Rachmaninoff Practiced His Hardest Concerto on a Silent Keyboard at Sea
He finished the Third Concerto in September 1909 and crossed the Atlantic to premiere it, rehearsing on a dummy keyboard the whole voyage.
Sergei Rachmaninoff finished his Piano Concerto No. 3 in D minor at his country estate Ivanovka on September 23, 1909, with a transatlantic crossing to America already booked. He had been engaged to tour the United States with the work as soloist, and the boat to New York left on November 4. He had not had time to learn his own concerto.
Rather than push the schedule, Rachmaninoff packed a silent practice keyboard — a hinged dummy with weighted keys but no strings or hammers, used at the time for travel rehearsal. He played through the concerto on it for the entire ocean voyage, working on the fingering and dynamics by feel and memory. He premiered the piece on November 28, 1909, at the New Theatre in Manhattan, with Walter Damrosch conducting the New York Symphony Orchestra. Six weeks later, on January 16, 1910, Gustav Mahler conducted the second performance at Carnegie Hall — an experience Rachmaninoff later said was one of the high points of his career; Mahler, he wrote, was "the only conductor whom I considered worthy to be classed with Nikisch."

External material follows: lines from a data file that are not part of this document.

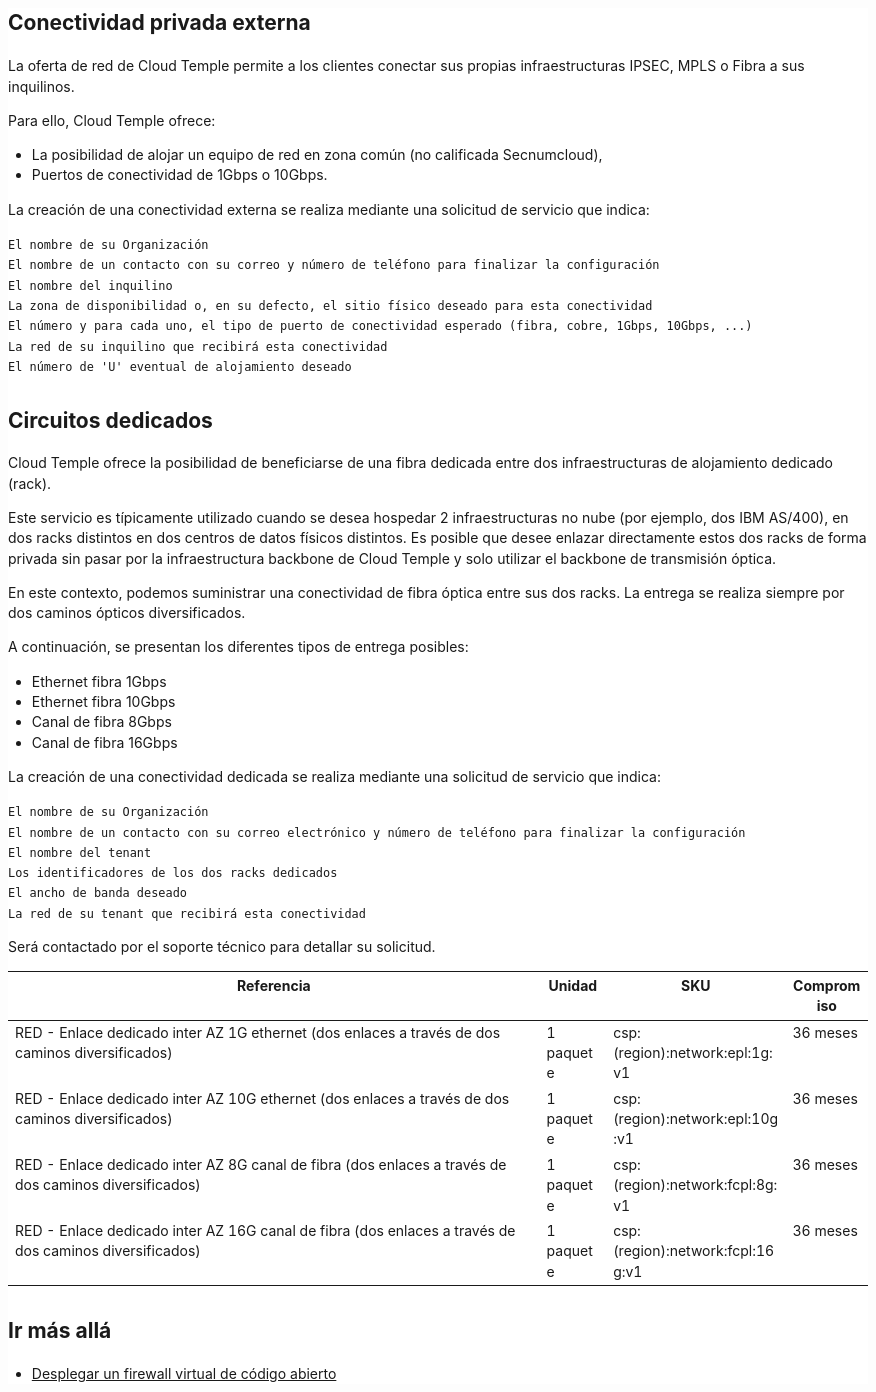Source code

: ## Conectividad privada externa
La oferta de red de Cloud Temple permite a los clientes conectar sus propias infraestructuras IPSEC, MPLS o Fibra a sus inquilinos.

Para ello, Cloud Temple ofrece:

- La posibilidad de alojar un equipo de red en zona común (no calificada Secnumcloud),
- Puertos de conectividad de 1Gbps o 10Gbps.

La creación de una conectividad externa se realiza mediante una solicitud de servicio que indica:

    El nombre de su Organización
    El nombre de un contacto con su correo y número de teléfono para finalizar la configuración
    El nombre del inquilino
    La zona de disponibilidad o, en su defecto, el sitio físico deseado para esta conectividad
    El número y para cada uno, el tipo de puerto de conectividad esperado (fibra, cobre, 1Gbps, 10Gbps, ...)
    La red de su inquilino que recibirá esta conectividad
    El número de 'U' eventual de alojamiento deseado

## Circuitos dedicados
Cloud Temple ofrece la posibilidad de beneficiarse de una fibra dedicada entre dos infraestructuras de alojamiento dedicado (rack).

Este servicio es típicamente utilizado cuando se desea hospedar 2 infraestructuras no nube (por ejemplo, dos IBM AS/400), en dos racks distintos en dos centros de datos físicos distintos.
Es posible que desee enlazar directamente estos dos racks de forma privada sin pasar por la infraestructura backbone de Cloud Temple y solo utilizar el backbone de transmisión óptica.

En este contexto, podemos suministrar una conectividad de fibra óptica entre sus dos racks. La entrega se realiza siempre por dos caminos ópticos diversificados.

A continuación, se presentan los diferentes tipos de entrega posibles:

- Ethernet fibra 1Gbps
- Ethernet fibra 10Gbps
- Canal de fibra 8Gbps
- Canal de fibra 16Gbps

La creación de una conectividad dedicada se realiza mediante una solicitud de servicio que indica:

    El nombre de su Organización
    El nombre de un contacto con su correo electrónico y número de teléfono para finalizar la configuración
    El nombre del tenant
    Los identificadores de los dos racks dedicados
    El ancho de banda deseado
    La red de su tenant que recibirá esta conectividad

Será contactado por el soporte técnico para detallar su solicitud.

| Referencia                                                                               | Unidad     | SKU                              | Compromiso |
|------------------------------------------------------------------------------------------|------------|----------------------------------|------------|
| RED - Enlace dedicado inter AZ 1G ethernet (dos enlaces a través de dos caminos diversificados)| 1 paquete | csp:(region):network:epl:1g:v1   | 36 meses   |
| RED - Enlace dedicado inter AZ 10G ethernet (dos enlaces a través de dos caminos diversificados)| 1 paquete | csp:(region):network:epl:10g:v1  | 36 meses   |
| RED - Enlace dedicado inter AZ 8G canal de fibra (dos enlaces a través de dos caminos diversificados)| 1 paquete | csp:(region):network:fcpl:8g:v1  | 36 meses   |
| RED - Enlace dedicado inter AZ 16G canal de fibra (dos enlaces a través de dos caminos diversificados)| 1 paquete | csp:(region):network:fcpl:16g:v1 | 36 meses   |

## Ir más allá
- [Desplegar un firewall virtual de código abierto](quickstart_network.md#desplegar-un-firewall-de-código-abierto-pfsense-)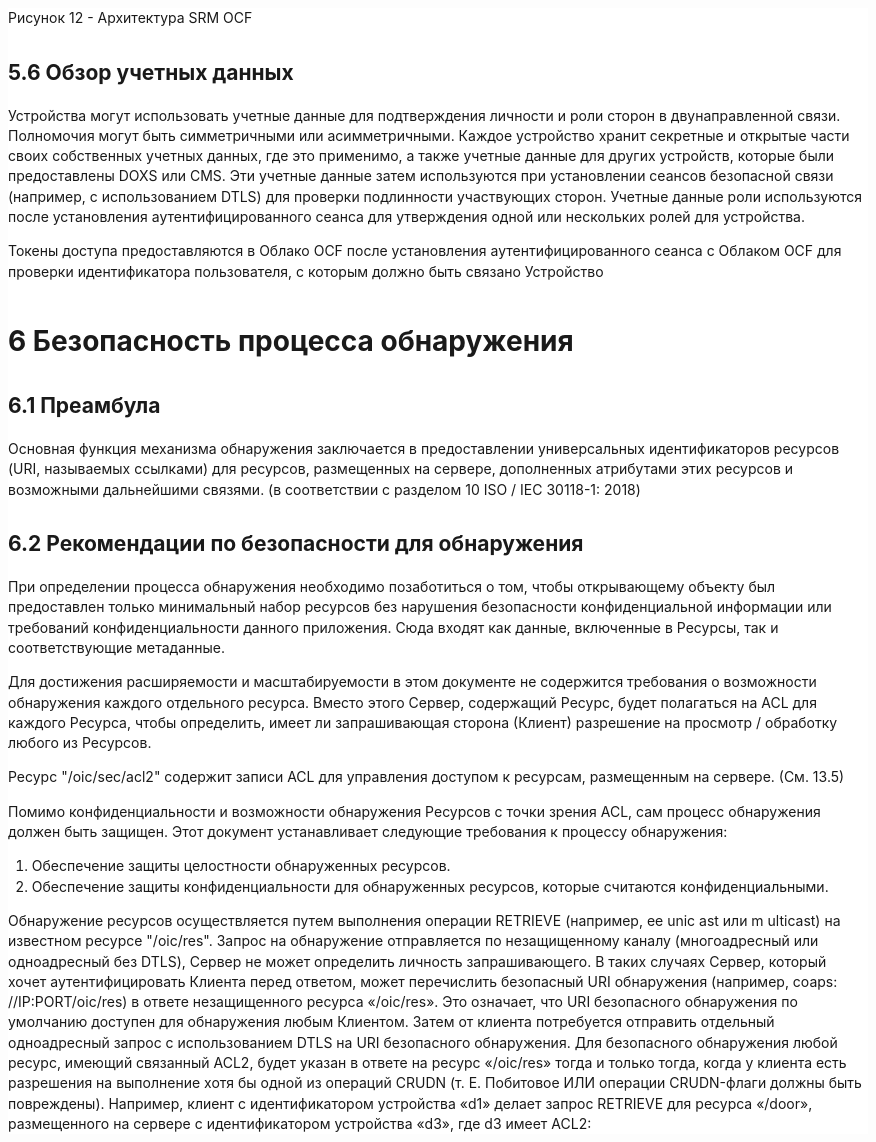Рисунок 12 - Архитектура SRM OCF

## 5.6 Обзор учетных данных

 Устройства могут использовать учетные данные для подтверждения личности и роли сторон в двунаправленной связи. Полномочия могут быть симметричными или асимметричными. Каждое устройство хранит секретные и открытые части своих собственных учетных данных, где это применимо, а также учетные данные для других устройств, которые были предоставлены DOXS или CMS. Эти учетные данные затем используются при установлении сеансов безопасной связи (например, с использованием DTLS) для проверки подлинности участвующих сторон. Учетные данные роли используются после установления аутентифицированного сеанса для утверждения одной или нескольких ролей для устройства.

 Токены доступа предоставляются в Облако OCF после установления аутентифицированного сеанса с Облаком OCF для проверки идентификатора пользователя, с которым должно быть связано Устройство

# 6 Безопасность процесса обнаружения

## 6.1 Преамбула

Основная функция механизма обнаружения заключается в предоставлении универсальных идентификаторов ресурсов (URI, называемых ссылками) для ресурсов, размещенных на сервере, дополненных атрибутами этих ресурсов и возможными дальнейшими связями. (в соответствии с разделом 10 ISO / IEC 30118-1: 2018)

## 6.2 Рекомендации по безопасности для обнаружения

При определении процесса обнаружения необходимо позаботиться о том, чтобы открывающему объекту был предоставлен только минимальный набор ресурсов без нарушения безопасности конфиденциальной информации или требований конфиденциальности данного приложения. Сюда входят как данные, включенные в Ресурсы, так и соответствующие метаданные.

Для достижения расширяемости и масштабируемости в этом документе не содержится требования о возможности обнаружения каждого отдельного ресурса. Вместо этого Сервер, содержащий Ресурс, будет полагаться на ACL для каждого Ресурса, чтобы определить, имеет ли запрашивающая сторона (Клиент) разрешение на просмотр / обработку любого из Ресурсов.

Ресурс "/oic/sec/acl2" содержит записи ACL для управления доступом к ресурсам, размещенным на сервере. (См. 13.5)

Помимо конфиденциальности и возможности обнаружения Ресурсов с точки зрения ACL, сам процесс обнаружения должен быть защищен. Этот документ устанавливает следующие требования к процессу обнаружения:
1) Обеспечение защиты целостности обнаруженных ресурсов.
2) Обеспечение защиты конфиденциальности для обнаруженных ресурсов, которые считаются конфиденциальными.

Обнаружение ресурсов осуществляется путем выполнения операции RETRIEVE (например, ее unic ast или m ulticast) на известном ресурсе "/oic/res".
Запрос на обнаружение отправляется по незащищенному каналу (многоадресный или одноадресный без DTLS), Сервер не может определить личность запрашивающего. В таких случаях Сервер, который хочет аутентифицировать Клиента перед ответом, может перечислить безопасный URI обнаружения (например, coaps: //IP:PORT/oic/res) в ответе незащищенного ресурса «/oic/res». Это означает, что URI безопасного обнаружения по умолчанию доступен для обнаружения любым Клиентом. Затем от клиента потребуется отправить отдельный одноадресный запрос с использованием DTLS на URI безопасного обнаружения.
Для безопасного обнаружения любой ресурс, имеющий связанный ACL2, будет указан в ответе на ресурс «/oic/res» тогда и только тогда, когда у клиента есть разрешения на выполнение хотя бы одной из операций CRUDN (т. Е. Побитовое ИЛИ операции CRUDN-флаги должны быть повреждены).
Например, клиент с идентификатором устройства «d1» делает запрос RETRIEVE для ресурса «/door», размещенного на сервере с идентификатором устройства «d3», где d3 имеет ACL2:
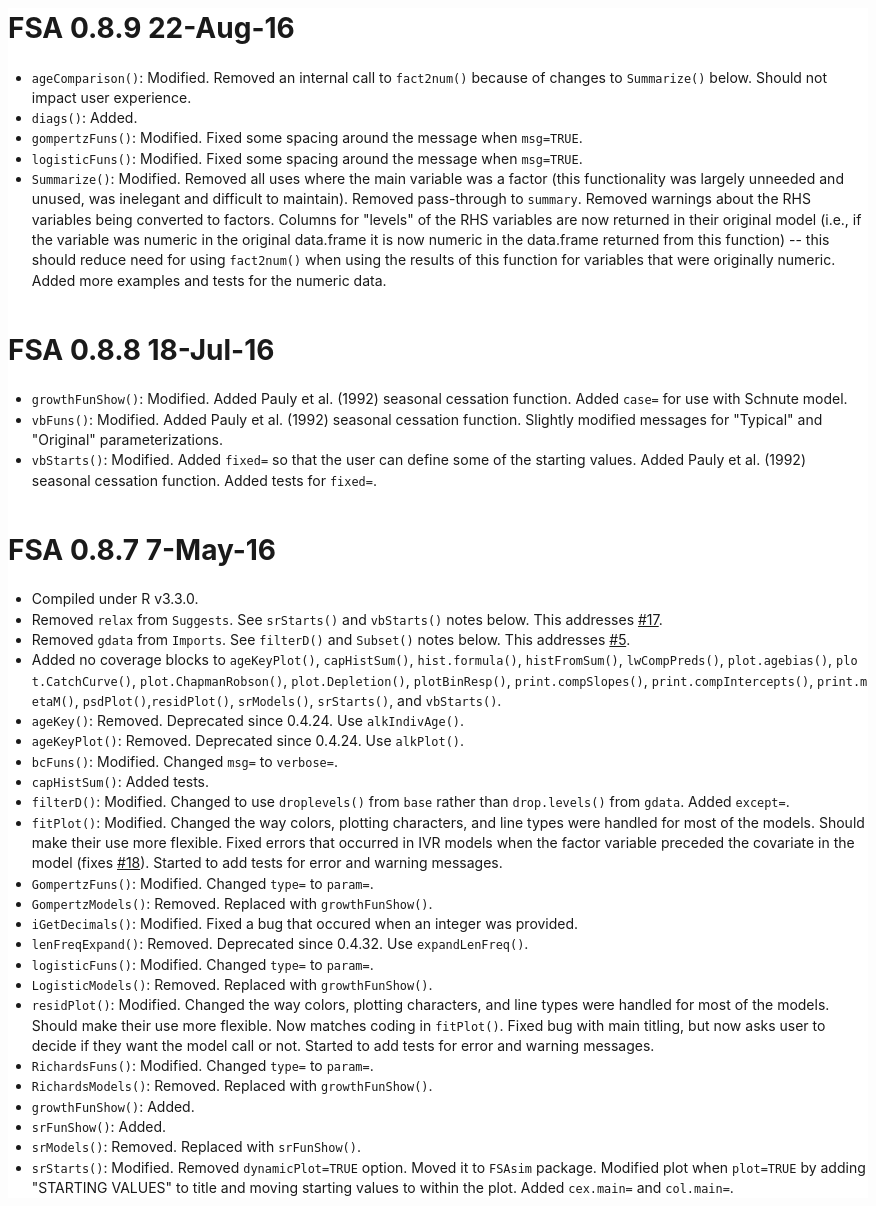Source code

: # FSA 0.8.9 22-Aug-16
* `ageComparison()`: Modified.  Removed an internal call to `fact2num()` because of changes to `Summarize()` below.  Should not impact user experience.
* `diags()`: Added.
* `gompertzFuns()`: Modified.  Fixed some spacing around the message when `msg=TRUE`.
* `logisticFuns()`: Modified.  Fixed some spacing around the message when `msg=TRUE`.
* `Summarize()`: Modified.  Removed all uses where the main variable was a factor (this functionality was largely unneeded and unused, was inelegant and difficult to maintain).  Removed pass-through to `summary`.  Removed warnings about the RHS variables being converted to factors.  Columns for "levels" of the RHS variables are now returned in their original model (i.e., if the variable was numeric in the original data.frame it is now numeric in the data.frame returned from this function) -- this should reduce need for using `fact2num()` when using the results of this function for variables that were originally numeric.  Added more examples and tests for the numeric data.

# FSA 0.8.8 18-Jul-16
* `growthFunShow()`: Modified.  Added Pauly et al. (1992) seasonal cessation function.  Added `case=` for use with Schnute model.
* `vbFuns()`: Modified.  Added Pauly et al. (1992) seasonal cessation function.  Slightly modified messages for "Typical" and "Original" parameterizations.
* `vbStarts()`: Modified.  Added `fixed=` so that the user can define some of the starting values.  Added Pauly et al. (1992) seasonal cessation function.  Added tests for `fixed=`.

# FSA 0.8.7 7-May-16
* Compiled under R v3.3.0.
* Removed `relax` from `Suggests`.  See `srStarts()` and `vbStarts()` notes below.  This addresses [#17](https://github.com/droglenc/FSA/issues/17).
* Removed `gdata` from `Imports`.  See `filterD()` and `Subset()` notes below.  This addresses [#5](https://github.com/droglenc/FSA/issues/5).
* Added no coverage blocks to `ageKeyPlot()`, `capHistSum()`, `hist.formula()`, `histFromSum()`, `lwCompPreds()`, `plot.agebias()`, `plot.CatchCurve()`, `plot.ChapmanRobson()`, `plot.Depletion()`, `plotBinResp()`, `print.compSlopes()`, `print.compIntercepts()`, `print.metaM()`, `psdPlot()`,`residPlot()`, `srModels()`, `srStarts()`, and `vbStarts()`.
* `ageKey()`: Removed.  Deprecated since 0.4.24.  Use `alkIndivAge()`.
* `ageKeyPlot()`: Removed.  Deprecated since 0.4.24.  Use `alkPlot()`.
* `bcFuns()`: Modified.  Changed `msg=` to `verbose=`.
* `capHistSum()`: Added tests.
* `filterD()`: Modified.  Changed to use `droplevels()` from `base` rather than `drop.levels()` from `gdata`.  Added `except=`.
* `fitPlot()`: Modified.  Changed the way colors, plotting characters, and line types were handled for most of the models.  Should make their use more flexible.  Fixed errors that occurred in IVR models when the factor variable preceded the covariate in the model (fixes [#18](https://github.com/droglenc/FSA/issues/18)).  Started to add tests for error and warning messages.
* `GompertzFuns()`: Modified.  Changed `type=` to `param=`.
* `GompertzModels()`: Removed.  Replaced with `growthFunShow()`.
* `iGetDecimals()`: Modified.  Fixed a bug that occured when an integer was provided.
* `lenFreqExpand()`: Removed.  Deprecated since 0.4.32.  Use `expandLenFreq()`.
* `logisticFuns()`: Modified.  Changed `type=` to `param=`.
* `LogisticModels()`: Removed.  Replaced with `growthFunShow()`.
* `residPlot()`: Modified.  Changed the way colors, plotting characters, and line types were handled for most of the models.  Should make their use more flexible.  Now matches coding in `fitPlot()`.  Fixed bug with main titling, but now asks user to decide if they want the model call or not.  Started to add tests for error and warning messages.
* `RichardsFuns()`: Modified.  Changed `type=` to `param=`.
* `RichardsModels()`: Removed.  Replaced with `growthFunShow()`.
* `growthFunShow()`: Added.
* `srFunShow()`: Added.
* `srModels()`: Removed.  Replaced with `srFunShow()`.
* `srStarts()`: Modified.  Removed `dynamicPlot=TRUE` option.  Moved it to `FSAsim` package.  Modified plot when `plot=TRUE` by adding "STARTING VALUES" to title and moving starting values to within the plot.  Added `cex.main=` and `col.main=`.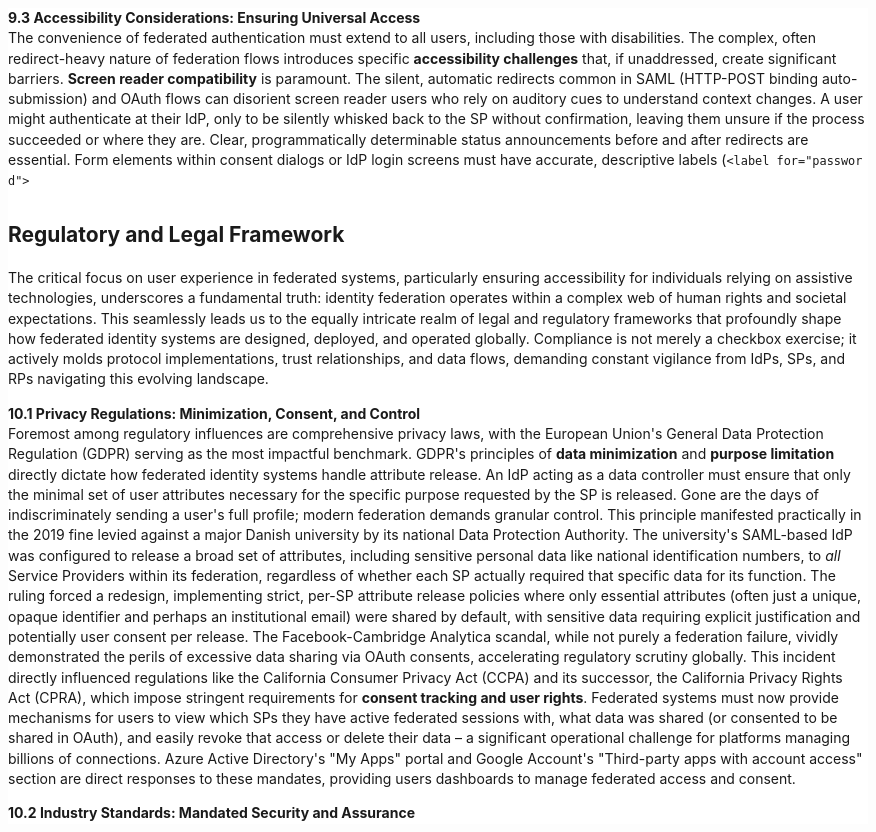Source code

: **9.3 Accessibility Considerations: Ensuring Universal Access**  
The convenience of federated authentication must extend to all users, including those with disabilities. The complex, often redirect-heavy nature of federation flows introduces specific **accessibility challenges** that, if unaddressed, create significant barriers. **Screen reader compatibility** is paramount. The silent, automatic redirects common in SAML (HTTP-POST binding auto-submission) and OAuth flows can disorient screen reader users who rely on auditory cues to understand context changes. A user might authenticate at their IdP, only to be silently whisked back to the SP without confirmation, leaving them unsure if the process succeeded or where they are. Clear, programmatically determinable status announcements before and after redirects are essential. Form elements within consent dialogs or IdP login screens must have accurate, descriptive labels (`<label for="password">`

## Regulatory and Legal Framework

The critical focus on user experience in federated systems, particularly ensuring accessibility for individuals relying on assistive technologies, underscores a fundamental truth: identity federation operates within a complex web of human rights and societal expectations. This seamlessly leads us to the equally intricate realm of legal and regulatory frameworks that profoundly shape how federated identity systems are designed, deployed, and operated globally. Compliance is not merely a checkbox exercise; it actively molds protocol implementations, trust relationships, and data flows, demanding constant vigilance from IdPs, SPs, and RPs navigating this evolving landscape.

**10.1 Privacy Regulations: Minimization, Consent, and Control**  
Foremost among regulatory influences are comprehensive privacy laws, with the European Union's General Data Protection Regulation (GDPR) serving as the most impactful benchmark. GDPR's principles of **data minimization** and **purpose limitation** directly dictate how federated identity systems handle attribute release. An IdP acting as a data controller must ensure that only the minimal set of user attributes necessary for the specific purpose requested by the SP is released. Gone are the days of indiscriminately sending a user's full profile; modern federation demands granular control. This principle manifested practically in the 2019 fine levied against a major Danish university by its national Data Protection Authority. The university's SAML-based IdP was configured to release a broad set of attributes, including sensitive personal data like national identification numbers, to *all* Service Providers within its federation, regardless of whether each SP actually required that specific data for its function. The ruling forced a redesign, implementing strict, per-SP attribute release policies where only essential attributes (often just a unique, opaque identifier and perhaps an institutional email) were shared by default, with sensitive data requiring explicit justification and potentially user consent per release. The Facebook-Cambridge Analytica scandal, while not purely a federation failure, vividly demonstrated the perils of excessive data sharing via OAuth consents, accelerating regulatory scrutiny globally. This incident directly influenced regulations like the California Consumer Privacy Act (CCPA) and its successor, the California Privacy Rights Act (CPRA), which impose stringent requirements for **consent tracking and user rights**. Federated systems must now provide mechanisms for users to view which SPs they have active federated sessions with, what data was shared (or consented to be shared in OAuth), and easily revoke that access or delete their data – a significant operational challenge for platforms managing billions of connections. Azure Active Directory's "My Apps" portal and Google Account's "Third-party apps with account access" section are direct responses to these mandates, providing users dashboards to manage federated access and consent.

**10.2 Industry Standards: Mandated Security and Assurance**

The concerto is dedicated to the pianist Josef Hofmann, who never publicly performed it — "it wasn't for me," he said. The technical difficulty has become its mythology; pianist Vladimir Horowitz, who befriended Rachmaninoff in 1927, claimed without false modesty to have brought the work to its proper place in the repertoire with a 1930 studio recording. Rachmaninoff himself preferred the Third to his more famous Second; the Second, he said, was "so uncomfortable to play."